190-191: LGTM! Reasonable buffer sizing for concurrent partition test.

The buffer pool of 4096 * 400 pages provides sufficient capacity to test 3000 partitions while still allowing some OOM conditions to occur under contention.

---

317-317: LGTM! Minimal buffer for stress test.

Setting buffer_pool_size = opts.data_page_size creates a single-page buffer that maximizes memory pressure, appropriately stressing the abort and cleanup paths.

src/tasks/batch_write_task.cpp (4)

1041-1042: LGTM! Simplified redistribution call.

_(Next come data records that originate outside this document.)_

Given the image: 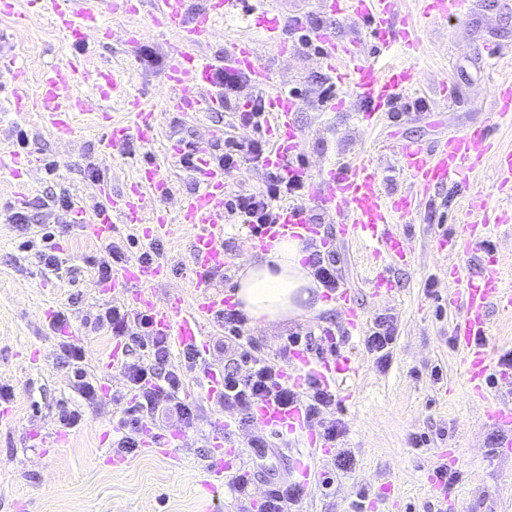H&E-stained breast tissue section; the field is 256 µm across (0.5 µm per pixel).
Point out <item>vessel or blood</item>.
<instances>
[{"instance_id": "b4317fda", "label": "vessel or blood", "mask_w": 512, "mask_h": 512, "mask_svg": "<svg viewBox=\"0 0 512 512\" xmlns=\"http://www.w3.org/2000/svg\"><path fill=\"white\" fill-rule=\"evenodd\" d=\"M395 0H328L331 14L365 21L369 35L379 45L376 56L363 55L358 42L339 40L325 30H314L320 45L319 59L327 69L346 83L353 97L367 107V117L389 111L418 82L415 65L393 59L395 48L413 47L409 31L394 26ZM30 6L44 9L55 20L58 30L73 44L84 46L89 34L101 31L100 14L94 0H29ZM239 0H206L196 8L192 0H154L150 14L153 24L173 34L178 43L172 65L164 81L172 89L168 108L173 112H220L224 94L216 86L218 71L249 74L258 87L267 89L266 106L273 116L268 128L271 148L263 159L265 166L280 170L290 178L303 176L296 161L302 143L294 116L300 103L296 96L272 88L270 72L259 62L252 41L236 40L226 44L219 56H211L209 47L216 28L224 18L233 15ZM468 0H424L423 14L433 20L447 21L463 15ZM87 58L74 56L68 67L57 66L41 72L36 87H29L24 68L14 71L17 108L32 104L43 123L59 140H72L77 134L75 117L85 111L83 99L70 92L73 77L84 70ZM93 82L101 96L128 94L120 73L97 68ZM158 115L142 106L139 100L130 103L129 121H113L107 126L103 148L111 149L137 139L145 145L159 136ZM490 128L479 125L436 146L418 142L388 143L384 153L390 154L398 170L414 187L413 192L385 194L381 187L380 166L373 156H361L355 163L341 169L323 172L319 184L309 185L308 205L286 202L279 206L275 223L263 226L259 234L245 237L247 249H263L283 237L313 238L319 236V225L310 219V208L335 215L341 235L360 241L372 251L380 270L371 282L374 294L391 293L393 283L387 274L393 266H408L414 261L410 240L393 231L396 219L411 214L421 199L432 189L465 179L478 169L487 154H494L502 183H512V150L492 152ZM196 173L200 187L183 197L175 212H168L162 203L173 193L170 178L157 166L139 168L126 191L113 195L108 184L95 187L99 205L92 209L77 207L76 213L84 235L96 242L111 239L115 224H130L146 241L175 238L181 229H192L188 244L186 279L194 290L192 299L178 292L157 299L156 288L167 280V263L131 261L121 266L109 283L102 285L105 293L118 295L132 314L148 313L156 335L167 337L176 347L204 349L205 338L213 318L232 307V295L214 286L215 274L230 266L231 257L224 247V182L223 167L214 165L207 149L196 153ZM512 227V211H494L486 198L475 195L462 206L460 223L454 231L434 238L437 254L449 260L448 305L457 309L452 342L462 355V381L475 395L485 393L490 373L500 379L512 378V366L504 364L493 369L491 358L482 342L489 330L488 312L498 308L512 315V274L506 273L495 253L484 251L483 243L492 231ZM479 256L480 270L466 275L461 260ZM336 300L344 313V332L359 335L364 327V314L354 299L351 288L340 286ZM294 364L283 367L280 378L294 389H303L308 379H316L326 389H333L338 379L358 375L355 361L346 355L334 354L317 360L294 352ZM485 420L499 430L497 445L512 447V403L503 401L487 408ZM255 423L264 431L284 436L306 431L308 423L301 407H283L276 399H268L255 411Z\"/></svg>"}]
</instances>
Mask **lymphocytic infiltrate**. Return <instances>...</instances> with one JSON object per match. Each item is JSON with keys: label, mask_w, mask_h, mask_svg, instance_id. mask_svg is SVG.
<instances>
[{"label": "lymphocytic infiltrate", "mask_w": 512, "mask_h": 512, "mask_svg": "<svg viewBox=\"0 0 512 512\" xmlns=\"http://www.w3.org/2000/svg\"><path fill=\"white\" fill-rule=\"evenodd\" d=\"M304 188L303 182L285 178L283 173L271 168L262 188L235 195L225 202L224 208L237 223L259 229L274 223L278 204L283 198L300 193ZM223 319L224 349L239 354L245 363L241 369L225 367L221 393L225 407L236 410L240 425H253L255 408L274 395L283 406H301L309 425L320 427L327 440L342 436L340 420L327 415L335 402L329 391L315 381L308 382L301 392L288 387L279 377L281 365L278 360L249 353L247 315L234 308L225 310ZM93 324L108 329L113 336L123 340L144 338L148 341L147 359L123 364L124 376L135 401L125 409L123 434L115 445L116 453L126 456L136 453L142 426L160 415H175L184 424L193 420L194 405L179 396L183 381L180 369L170 364V342L166 337L152 334L148 315L134 318L126 306L113 304L104 307L95 316Z\"/></svg>", "instance_id": "1"}]
</instances>
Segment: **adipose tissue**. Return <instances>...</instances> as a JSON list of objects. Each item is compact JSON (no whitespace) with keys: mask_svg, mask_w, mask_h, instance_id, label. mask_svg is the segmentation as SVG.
<instances>
[{"mask_svg":"<svg viewBox=\"0 0 512 512\" xmlns=\"http://www.w3.org/2000/svg\"><path fill=\"white\" fill-rule=\"evenodd\" d=\"M303 240L286 237L246 263L236 281L235 299L250 317L265 324L310 315L317 286Z\"/></svg>","mask_w":512,"mask_h":512,"instance_id":"ef3b65f1","label":"adipose tissue"}]
</instances>
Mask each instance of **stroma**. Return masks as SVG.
<instances>
[{"label":"stroma","instance_id":"35a3bbf8","mask_svg":"<svg viewBox=\"0 0 512 512\" xmlns=\"http://www.w3.org/2000/svg\"><path fill=\"white\" fill-rule=\"evenodd\" d=\"M110 37L90 35L86 51L89 68L117 69L128 89L159 114L161 134L152 145L130 140L124 147L103 149L105 134L101 114L125 120L122 98L101 97L85 74H76L75 90L87 99L79 113L80 133L69 143L56 140L37 112H17L10 75H0V149L18 150L30 158L32 169L25 192L34 204L35 225L49 226L56 249L64 259L62 274L43 270L32 251L23 248L24 234L0 221V388L9 392L8 405L15 419L0 425V512H259L267 485L293 481L303 490L298 512H352L360 491H367L363 512H512V450L497 446V431L482 420L488 405L512 400V382L495 381L485 398L473 396L460 376L461 354L452 343L451 328L457 316L448 306V283L443 260L433 247L435 236L453 231L464 201L479 194L491 204H506L512 189L501 186L492 160H485L467 181L437 190L414 213L400 218L396 232L407 234L414 246L415 262L394 267L389 276L394 291L374 295L371 280L375 264L362 244L341 238L335 219L322 211L312 216L332 243L338 283L349 284L365 315L366 325L377 317L392 321L395 340L387 366H378L362 337L341 333L344 316L332 296L323 290L324 308L310 316L272 326L249 325L255 355L278 357L287 337L306 340L309 357L337 346L360 364L356 382L337 385L330 417L341 419L346 433L336 443L310 442L307 435L268 436L265 453L252 446V427H225L231 411L207 393L205 368L223 367L224 324L214 320L208 340L209 353L185 370L184 390L195 404V419L181 427L163 417L144 425L138 454L128 458L124 470H113L104 461L124 419L126 390L122 370L104 372L103 364L113 338L104 330H91L90 317L112 304L113 296L99 294L91 267L104 254L103 244L87 239L80 225L64 211L44 207V200L60 192L85 207L96 203L95 180L108 181L113 194L123 192L136 170L154 164L174 183V196L166 201L175 210L180 197L198 187L196 172L181 167L168 151L171 142L198 146L212 131L241 139L253 138L252 127L241 124L237 113H198L191 118L167 111L164 72L177 45L174 35L151 29L150 0H144L136 17L112 13L99 0ZM420 0H396L395 19L406 22L419 42L413 54H399V61L414 63L419 82L412 91L411 108L362 124L364 106L347 87H339V101L322 106L320 95L329 71L317 53L303 49L295 35L299 21L328 30L336 37L364 36V21L334 16L323 0H241L238 12L216 29L213 55L238 39L252 40L263 66L283 90L299 89L300 110L295 122L302 139L301 160L310 180L321 170L353 163L359 154L376 151L385 141L419 142L428 146L463 133L488 120L493 107V85L512 83V0H470L468 11L452 21L434 22L421 15ZM278 10L287 53L264 43L256 20ZM136 29L141 41L126 45V33ZM0 31L10 33L5 55L25 66L29 80H37L50 66H67L77 55L57 29L52 15L32 12L27 24L12 28L0 20ZM502 51L489 63L487 47ZM452 84L455 99L439 106L441 82ZM158 260L168 263L171 274L158 288L159 295L186 291L183 265L184 239L156 240ZM67 310L73 340L85 350V367L102 388V400L86 402L72 386L70 368L45 312ZM335 340H328V333ZM80 410L81 425L60 427L62 409ZM180 432L177 446L163 445L172 432ZM63 438L57 452L44 454L41 440ZM223 435L225 447L237 460L225 468V481L238 474L251 476L249 495L225 491L215 502L207 488V465L214 452L213 438ZM426 444L415 446L417 436ZM453 454L459 468L446 497L434 490L432 470ZM352 455L343 466L344 455Z\"/></svg>","mask_w":512,"mask_h":512}]
</instances>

The change from std::pair<Page, KvError> to direct Page return is cleaner. The Page class handles allocation internally, and failure can be detected by checking Page::Ptr() if needed.

---

1050-1050: LGTM! Direct page allocation.

Using Page(true) directly in SetPage is straightforward. Per the Page constructor in src/storage/page.cpp, passing true allocates from the page pool.

---

1371-1372: LGTM! Inlined OverflowPage construction.

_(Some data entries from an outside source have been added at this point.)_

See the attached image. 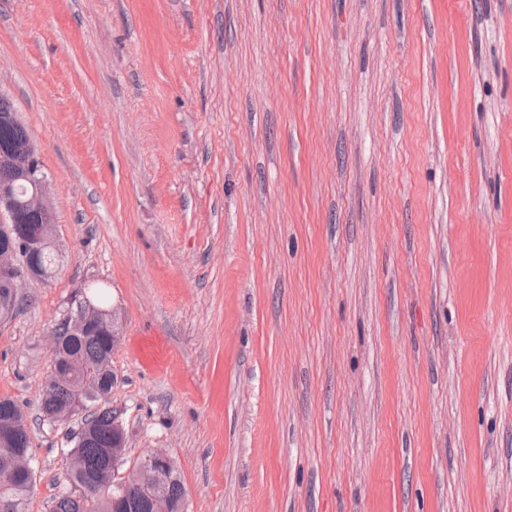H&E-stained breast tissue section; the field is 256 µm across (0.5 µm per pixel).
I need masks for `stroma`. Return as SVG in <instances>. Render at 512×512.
Segmentation results:
<instances>
[{
    "mask_svg": "<svg viewBox=\"0 0 512 512\" xmlns=\"http://www.w3.org/2000/svg\"><path fill=\"white\" fill-rule=\"evenodd\" d=\"M0 94L59 247L0 322L26 512L70 489L38 398L94 283L126 460L187 512H512V0H0ZM176 475L177 467L169 453L163 448H152L124 473H118V484L136 485L151 491L155 496L161 494ZM184 497L183 484L180 478H176L166 490L167 506L170 509L174 508Z\"/></svg>",
    "mask_w": 512,
    "mask_h": 512,
    "instance_id": "1",
    "label": "stroma"
}]
</instances>
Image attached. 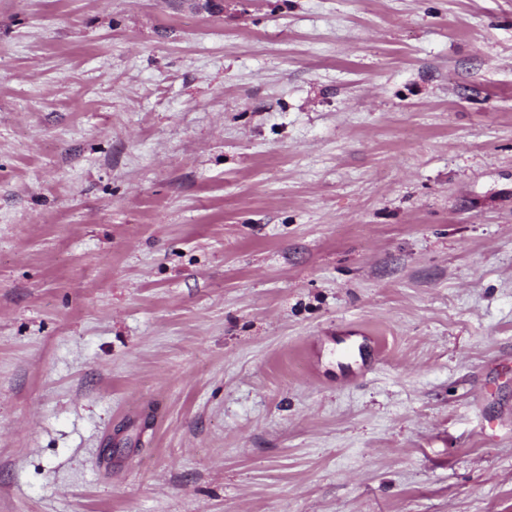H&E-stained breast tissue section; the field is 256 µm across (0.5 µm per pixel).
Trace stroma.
<instances>
[{"instance_id":"1","label":"stroma","mask_w":512,"mask_h":512,"mask_svg":"<svg viewBox=\"0 0 512 512\" xmlns=\"http://www.w3.org/2000/svg\"><path fill=\"white\" fill-rule=\"evenodd\" d=\"M0 512H512V0H0Z\"/></svg>"}]
</instances>
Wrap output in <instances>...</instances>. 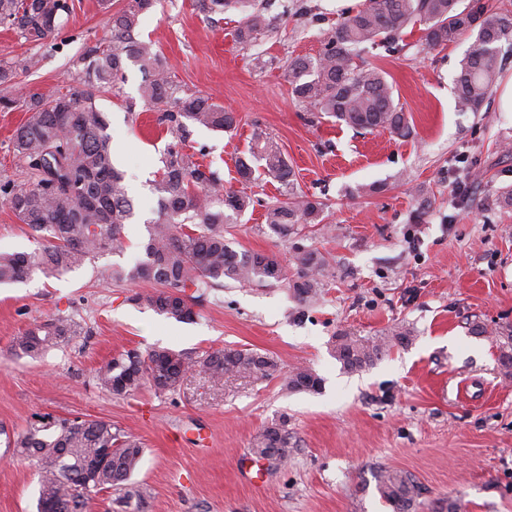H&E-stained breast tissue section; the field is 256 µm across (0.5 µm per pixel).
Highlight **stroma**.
<instances>
[{"label": "stroma", "instance_id": "35a3bbf8", "mask_svg": "<svg viewBox=\"0 0 512 512\" xmlns=\"http://www.w3.org/2000/svg\"><path fill=\"white\" fill-rule=\"evenodd\" d=\"M257 2L273 27L249 47L235 39L240 13H212L201 0H162L141 16L138 33L163 54L182 92L238 118L233 130L193 125L188 135L196 160L254 200L230 228L236 249L287 263L295 248H318L330 262L321 297L302 306L283 283H231L209 290L195 320L181 323L131 303L149 284L110 280L113 265L143 256L156 207L150 182L173 139L140 97L144 73L127 63L115 91L96 100L134 204L124 252L0 287V512H37L38 467L7 440L48 415L102 418L140 439L134 479L151 492L148 512H389L375 482L386 467L415 476L419 512L440 498L462 512H512V377L500 373L491 340L469 330L474 321L512 323V204L501 198L512 186V112L492 98L480 111H459L453 80L470 35L432 47L416 28L398 50L378 46L359 58L388 73L409 137L312 119L291 93L286 65L318 57L324 33L363 0ZM127 3L68 0L59 29L40 41L0 24V62L18 69L0 95L81 92L84 51L110 40V18ZM27 117L0 112V184L24 181L12 137ZM258 130L278 142L298 193L322 204L303 235L283 240L265 224L278 182L237 174ZM371 184L380 193L361 194ZM59 317L79 321L83 336L37 358L12 350L15 336ZM400 327L412 343L364 371L345 372L331 354L337 333L374 337ZM156 346L250 348L279 370L215 380L197 366L173 392L146 386L117 397L98 388L95 373L113 355ZM297 365L322 378L321 393L288 391L284 378ZM283 417L296 450L274 468L250 448Z\"/></svg>", "mask_w": 512, "mask_h": 512}]
</instances>
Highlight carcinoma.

Constructing OverflowPage directly in the WritePage call is cleaner than creating a temporary variable. The OverflowPage constructor (per src/storage/data_page.cpp lines 523-553) handles Page(true) allocation internally.

---

1396-1396: LGTM! Consistent with the pattern above.

Same inline construction pattern for OverflowPage without pointers.